About this exercise:
Report every line in the listing below that contains the word "sont", and copy each of those lines in full. Case counts, so only an exact match qualifies.

Material shown:

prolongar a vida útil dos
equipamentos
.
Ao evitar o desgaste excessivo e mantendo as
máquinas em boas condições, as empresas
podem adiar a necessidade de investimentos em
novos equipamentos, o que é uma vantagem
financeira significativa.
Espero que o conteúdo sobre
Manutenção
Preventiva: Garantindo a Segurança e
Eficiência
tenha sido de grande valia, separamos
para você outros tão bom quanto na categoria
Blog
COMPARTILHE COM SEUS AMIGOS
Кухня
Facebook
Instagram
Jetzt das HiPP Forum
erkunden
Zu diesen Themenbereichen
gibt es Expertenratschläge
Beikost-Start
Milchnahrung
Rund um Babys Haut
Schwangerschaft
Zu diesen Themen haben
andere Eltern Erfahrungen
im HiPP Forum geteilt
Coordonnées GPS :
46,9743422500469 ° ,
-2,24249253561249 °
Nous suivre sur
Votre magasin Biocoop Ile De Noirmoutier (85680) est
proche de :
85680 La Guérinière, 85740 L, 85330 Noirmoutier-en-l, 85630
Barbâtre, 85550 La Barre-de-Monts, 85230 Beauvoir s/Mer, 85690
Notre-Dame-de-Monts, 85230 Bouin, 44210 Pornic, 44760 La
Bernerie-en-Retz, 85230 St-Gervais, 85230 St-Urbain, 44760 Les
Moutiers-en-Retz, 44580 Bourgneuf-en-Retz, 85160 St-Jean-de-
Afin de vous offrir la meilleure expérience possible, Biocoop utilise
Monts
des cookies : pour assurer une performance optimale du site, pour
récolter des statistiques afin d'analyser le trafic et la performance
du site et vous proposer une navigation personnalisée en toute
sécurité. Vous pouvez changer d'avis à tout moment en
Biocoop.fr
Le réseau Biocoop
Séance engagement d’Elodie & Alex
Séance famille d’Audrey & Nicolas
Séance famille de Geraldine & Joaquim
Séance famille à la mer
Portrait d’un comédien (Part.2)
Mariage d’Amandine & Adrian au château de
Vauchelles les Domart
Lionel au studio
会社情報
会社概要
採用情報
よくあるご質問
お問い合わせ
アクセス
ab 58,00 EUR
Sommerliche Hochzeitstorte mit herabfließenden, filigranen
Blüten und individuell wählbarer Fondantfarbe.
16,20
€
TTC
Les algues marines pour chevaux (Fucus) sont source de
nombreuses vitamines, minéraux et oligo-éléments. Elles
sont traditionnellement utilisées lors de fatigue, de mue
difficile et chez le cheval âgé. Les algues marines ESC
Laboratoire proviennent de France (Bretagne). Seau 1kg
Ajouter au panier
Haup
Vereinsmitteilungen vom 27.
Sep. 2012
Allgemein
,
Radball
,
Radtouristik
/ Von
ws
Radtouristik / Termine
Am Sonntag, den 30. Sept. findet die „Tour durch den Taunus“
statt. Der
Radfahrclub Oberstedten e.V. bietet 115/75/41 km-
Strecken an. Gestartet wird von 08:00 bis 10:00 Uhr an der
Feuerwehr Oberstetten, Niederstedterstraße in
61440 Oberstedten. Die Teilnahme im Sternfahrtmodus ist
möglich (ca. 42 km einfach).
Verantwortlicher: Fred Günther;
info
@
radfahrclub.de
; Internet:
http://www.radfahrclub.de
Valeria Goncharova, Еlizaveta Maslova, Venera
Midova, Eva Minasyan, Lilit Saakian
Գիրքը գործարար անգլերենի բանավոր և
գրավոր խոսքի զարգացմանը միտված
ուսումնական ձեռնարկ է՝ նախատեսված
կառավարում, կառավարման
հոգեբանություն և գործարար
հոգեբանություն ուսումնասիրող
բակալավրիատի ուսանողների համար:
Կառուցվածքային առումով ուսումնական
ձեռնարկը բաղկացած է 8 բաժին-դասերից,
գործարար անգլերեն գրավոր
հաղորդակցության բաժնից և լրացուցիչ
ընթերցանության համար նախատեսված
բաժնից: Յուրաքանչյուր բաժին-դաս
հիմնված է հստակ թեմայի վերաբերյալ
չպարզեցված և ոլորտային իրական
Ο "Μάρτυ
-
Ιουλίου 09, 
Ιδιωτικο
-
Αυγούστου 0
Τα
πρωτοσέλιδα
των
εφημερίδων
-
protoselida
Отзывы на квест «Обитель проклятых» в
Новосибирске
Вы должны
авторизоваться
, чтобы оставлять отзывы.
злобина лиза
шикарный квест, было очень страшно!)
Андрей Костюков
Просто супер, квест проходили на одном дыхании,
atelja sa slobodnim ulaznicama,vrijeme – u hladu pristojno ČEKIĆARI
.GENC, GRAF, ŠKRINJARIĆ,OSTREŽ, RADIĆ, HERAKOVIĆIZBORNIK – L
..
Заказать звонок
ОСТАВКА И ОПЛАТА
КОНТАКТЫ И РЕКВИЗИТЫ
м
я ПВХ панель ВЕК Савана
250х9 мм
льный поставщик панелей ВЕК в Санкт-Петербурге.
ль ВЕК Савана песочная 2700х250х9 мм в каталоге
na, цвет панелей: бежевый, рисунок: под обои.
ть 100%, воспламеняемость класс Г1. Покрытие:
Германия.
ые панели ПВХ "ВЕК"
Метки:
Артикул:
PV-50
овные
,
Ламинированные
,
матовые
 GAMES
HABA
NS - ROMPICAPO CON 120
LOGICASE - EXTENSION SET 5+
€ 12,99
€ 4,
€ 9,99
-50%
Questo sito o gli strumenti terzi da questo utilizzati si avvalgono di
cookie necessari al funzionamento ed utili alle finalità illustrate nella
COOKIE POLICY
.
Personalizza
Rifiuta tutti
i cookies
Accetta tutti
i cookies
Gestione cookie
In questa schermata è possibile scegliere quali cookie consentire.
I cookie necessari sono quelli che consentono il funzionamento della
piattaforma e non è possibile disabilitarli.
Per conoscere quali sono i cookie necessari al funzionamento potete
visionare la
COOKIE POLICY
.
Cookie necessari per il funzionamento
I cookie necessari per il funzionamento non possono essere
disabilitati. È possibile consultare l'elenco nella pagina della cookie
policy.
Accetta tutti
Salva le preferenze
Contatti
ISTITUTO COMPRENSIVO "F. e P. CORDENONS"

Answer to the exercise:
Les algues marines pour chevaux (Fucus) sont source de
sont traditionnellement utilisées lors de fatigue, de mue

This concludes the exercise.